___ Provided information

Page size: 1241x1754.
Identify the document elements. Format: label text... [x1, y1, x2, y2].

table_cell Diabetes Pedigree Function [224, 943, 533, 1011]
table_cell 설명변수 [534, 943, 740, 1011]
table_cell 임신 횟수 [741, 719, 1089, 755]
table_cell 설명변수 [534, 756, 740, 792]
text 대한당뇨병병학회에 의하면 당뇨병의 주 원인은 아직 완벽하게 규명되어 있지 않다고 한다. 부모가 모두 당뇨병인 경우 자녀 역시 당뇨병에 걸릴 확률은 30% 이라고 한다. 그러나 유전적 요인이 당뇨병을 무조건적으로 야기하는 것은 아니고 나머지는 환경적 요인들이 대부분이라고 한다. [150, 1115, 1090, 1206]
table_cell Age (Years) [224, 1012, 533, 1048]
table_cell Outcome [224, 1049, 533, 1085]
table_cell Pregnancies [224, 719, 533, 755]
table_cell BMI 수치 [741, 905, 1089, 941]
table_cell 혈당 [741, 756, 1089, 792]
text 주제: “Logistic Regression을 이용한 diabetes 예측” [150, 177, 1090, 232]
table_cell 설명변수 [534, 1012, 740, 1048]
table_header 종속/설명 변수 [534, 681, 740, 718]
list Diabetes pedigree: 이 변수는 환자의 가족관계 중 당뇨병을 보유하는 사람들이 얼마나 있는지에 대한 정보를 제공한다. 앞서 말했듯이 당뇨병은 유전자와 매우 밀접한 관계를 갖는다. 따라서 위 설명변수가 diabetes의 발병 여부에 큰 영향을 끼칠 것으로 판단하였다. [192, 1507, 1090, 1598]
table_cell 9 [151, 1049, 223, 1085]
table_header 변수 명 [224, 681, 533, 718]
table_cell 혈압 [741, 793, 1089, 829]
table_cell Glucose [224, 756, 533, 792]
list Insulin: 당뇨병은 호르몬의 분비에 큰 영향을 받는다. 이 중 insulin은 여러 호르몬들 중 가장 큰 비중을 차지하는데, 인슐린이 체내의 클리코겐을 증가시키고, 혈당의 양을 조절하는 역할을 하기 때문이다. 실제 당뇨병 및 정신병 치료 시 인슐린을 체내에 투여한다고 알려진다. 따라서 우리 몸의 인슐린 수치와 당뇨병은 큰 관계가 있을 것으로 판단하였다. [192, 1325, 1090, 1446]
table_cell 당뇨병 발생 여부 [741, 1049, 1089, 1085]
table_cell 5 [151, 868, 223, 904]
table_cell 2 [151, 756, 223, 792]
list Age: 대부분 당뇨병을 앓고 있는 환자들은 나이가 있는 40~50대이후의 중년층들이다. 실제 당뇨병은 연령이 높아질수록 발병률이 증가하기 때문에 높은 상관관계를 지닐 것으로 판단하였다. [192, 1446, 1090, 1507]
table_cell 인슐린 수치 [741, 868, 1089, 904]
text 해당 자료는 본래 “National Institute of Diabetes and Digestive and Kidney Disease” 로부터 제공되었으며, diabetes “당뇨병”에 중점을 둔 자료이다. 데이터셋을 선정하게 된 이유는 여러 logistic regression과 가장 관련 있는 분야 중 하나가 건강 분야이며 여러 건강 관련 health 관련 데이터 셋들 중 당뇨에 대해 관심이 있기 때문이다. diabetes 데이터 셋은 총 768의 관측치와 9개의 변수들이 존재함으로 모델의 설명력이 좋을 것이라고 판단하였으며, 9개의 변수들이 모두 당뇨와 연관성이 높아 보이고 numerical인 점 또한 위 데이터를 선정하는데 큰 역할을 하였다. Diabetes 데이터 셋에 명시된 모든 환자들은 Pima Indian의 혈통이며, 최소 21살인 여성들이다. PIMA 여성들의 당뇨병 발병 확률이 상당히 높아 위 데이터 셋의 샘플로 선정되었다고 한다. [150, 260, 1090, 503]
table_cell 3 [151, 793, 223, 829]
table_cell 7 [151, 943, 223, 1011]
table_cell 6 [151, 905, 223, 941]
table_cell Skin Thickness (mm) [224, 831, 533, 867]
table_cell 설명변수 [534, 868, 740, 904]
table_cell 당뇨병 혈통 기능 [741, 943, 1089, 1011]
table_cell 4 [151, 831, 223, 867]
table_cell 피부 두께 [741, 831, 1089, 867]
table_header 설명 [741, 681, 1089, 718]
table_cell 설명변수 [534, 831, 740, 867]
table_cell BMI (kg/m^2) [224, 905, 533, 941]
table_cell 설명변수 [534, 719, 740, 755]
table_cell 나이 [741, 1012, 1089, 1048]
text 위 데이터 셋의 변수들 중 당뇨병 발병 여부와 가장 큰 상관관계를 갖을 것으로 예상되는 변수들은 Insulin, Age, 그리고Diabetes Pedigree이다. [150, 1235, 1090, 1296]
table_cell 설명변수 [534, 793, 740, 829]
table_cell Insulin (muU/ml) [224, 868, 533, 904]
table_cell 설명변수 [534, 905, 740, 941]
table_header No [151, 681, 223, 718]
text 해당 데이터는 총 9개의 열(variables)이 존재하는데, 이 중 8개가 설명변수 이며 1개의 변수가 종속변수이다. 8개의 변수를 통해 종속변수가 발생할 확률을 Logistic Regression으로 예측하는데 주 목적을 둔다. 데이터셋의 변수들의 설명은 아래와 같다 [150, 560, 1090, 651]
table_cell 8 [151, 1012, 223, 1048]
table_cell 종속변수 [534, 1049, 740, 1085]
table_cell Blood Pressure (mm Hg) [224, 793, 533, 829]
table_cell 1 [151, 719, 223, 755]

______

Exercise: All of the entries above are to be written out again exactly.

Result:
Page size: 1241x1754.
Identify the document elements. Format: label text... [x1, y1, x2, y2].

table_cell Diabetes Pedigree Function [224, 943, 533, 1011]
table_cell 설명변수 [534, 943, 740, 1011]
table_cell 임신 횟수 [741, 719, 1089, 755]
table_cell 설명변수 [534, 756, 740, 792]
text 대한당뇨병병학회에 의하면 당뇨병의 주 원인은 아직 완벽하게 규명되어 있지 않다고 한다. 부모가 모두 당뇨병인 경우 자녀 역시 당뇨병에 걸릴 확률은 30% 이라고 한다. 그러나 유전적 요인이 당뇨병을 무조건적으로 야기하는 것은 아니고 나머지는 환경적 요인들이 대부분이라고 한다. [150, 1115, 1090, 1206]
table_cell Age (Years) [224, 1012, 533, 1048]
table_cell Outcome [224, 1049, 533, 1085]
table_cell Pregnancies [224, 719, 533, 755]
table_cell BMI 수치 [741, 905, 1089, 941]
table_cell 혈당 [741, 756, 1089, 792]
text 주제: “Logistic Regression을 이용한 diabetes 예측” [150, 177, 1090, 232]
table_cell 설명변수 [534, 1012, 740, 1048]
table_header 종속/설명 변수 [534, 681, 740, 718]
list Diabetes pedigree: 이 변수는 환자의 가족관계 중 당뇨병을 보유하는 사람들이 얼마나 있는지에 대한 정보를 제공한다. 앞서 말했듯이 당뇨병은 유전자와 매우 밀접한 관계를 갖는다. 따라서 위 설명변수가 diabetes의 발병 여부에 큰 영향을 끼칠 것으로 판단하였다. [192, 1507, 1090, 1598]
table_cell 9 [151, 1049, 223, 1085]
table_header 변수 명 [224, 681, 533, 718]
table_cell 혈압 [741, 793, 1089, 829]
table_cell Glucose [224, 756, 533, 792]
list Insulin: 당뇨병은 호르몬의 분비에 큰 영향을 받는다. 이 중 insulin은 여러 호르몬들 중 가장 큰 비중을 차지하는데, 인슐린이 체내의 클리코겐을 증가시키고, 혈당의 양을 조절하는 역할을 하기 때문이다. 실제 당뇨병 및 정신병 치료 시 인슐린을 체내에 투여한다고 알려진다. 따라서 우리 몸의 인슐린 수치와 당뇨병은 큰 관계가 있을 것으로 판단하였다. [192, 1325, 1090, 1446]
table_cell 당뇨병 발생 여부 [741, 1049, 1089, 1085]
table_cell 5 [151, 868, 223, 904]
table_cell 2 [151, 756, 223, 792]
list Age: 대부분 당뇨병을 앓고 있는 환자들은 나이가 있는 40~50대이후의 중년층들이다. 실제 당뇨병은 연령이 높아질수록 발병률이 증가하기 때문에 높은 상관관계를 지닐 것으로 판단하였다. [192, 1446, 1090, 1507]
table_cell 인슐린 수치 [741, 868, 1089, 904]
text 해당 자료는 본래 “National Institute of Diabetes and Digestive and Kidney Disease” 로부터 제공되었으며, diabetes “당뇨병”에 중점을 둔 자료이다. 데이터셋을 선정하게 된 이유는 여러 logistic regression과 가장 관련 있는 분야 중 하나가 건강 분야이며 여러 건강 관련 health 관련 데이터 셋들 중 당뇨에 대해 관심이 있기 때문이다. diabetes 데이터 셋은 총 768의 관측치와 9개의 변수들이 존재함으로 모델의 설명력이 좋을 것이라고 판단하였으며, 9개의 변수들이 모두 당뇨와 연관성이 높아 보이고 numerical인 점 또한 위 데이터를 선정하는데 큰 역할을 하였다. Diabetes 데이터 셋에 명시된 모든 환자들은 Pima Indian의 혈통이며, 최소 21살인 여성들이다. PIMA 여성들의 당뇨병 발병 확률이 상당히 높아 위 데이터 셋의 샘플로 선정되었다고 한다. [150, 260, 1090, 503]
table_cell 3 [151, 793, 223, 829]
table_cell 7 [151, 943, 223, 1011]
table_cell 6 [151, 905, 223, 941]
table_cell Skin Thickness (mm) [224, 831, 533, 867]
table_cell 설명변수 [534, 868, 740, 904]
table_cell 당뇨병 혈통 기능 [741, 943, 1089, 1011]
table_cell 4 [151, 831, 223, 867]
table_cell 피부 두께 [741, 831, 1089, 867]
table_header 설명 [741, 681, 1089, 718]
table_cell 설명변수 [534, 831, 740, 867]
table_cell BMI (kg/m^2) [224, 905, 533, 941]
table_cell 설명변수 [534, 719, 740, 755]
table_cell 나이 [741, 1012, 1089, 1048]
text 위 데이터 셋의 변수들 중 당뇨병 발병 여부와 가장 큰 상관관계를 갖을 것으로 예상되는 변수들은 Insulin, Age, 그리고Diabetes Pedigree이다. [150, 1235, 1090, 1296]
table_cell 설명변수 [534, 793, 740, 829]
table_cell Insulin (muU/ml) [224, 868, 533, 904]
table_cell 설명변수 [534, 905, 740, 941]
table_header No [151, 681, 223, 718]
text 해당 데이터는 총 9개의 열(variables)이 존재하는데, 이 중 8개가 설명변수 이며 1개의 변수가 종속변수이다. 8개의 변수를 통해 종속변수가 발생할 확률을 Logistic Regression으로 예측하는데 주 목적을 둔다. 데이터셋의 변수들의 설명은 아래와 같다 [150, 560, 1090, 651]
table_cell 8 [151, 1012, 223, 1048]
table_cell 종속변수 [534, 1049, 740, 1085]
table_cell Blood Pressure (mm Hg) [224, 793, 533, 829]
table_cell 1 [151, 719, 223, 755]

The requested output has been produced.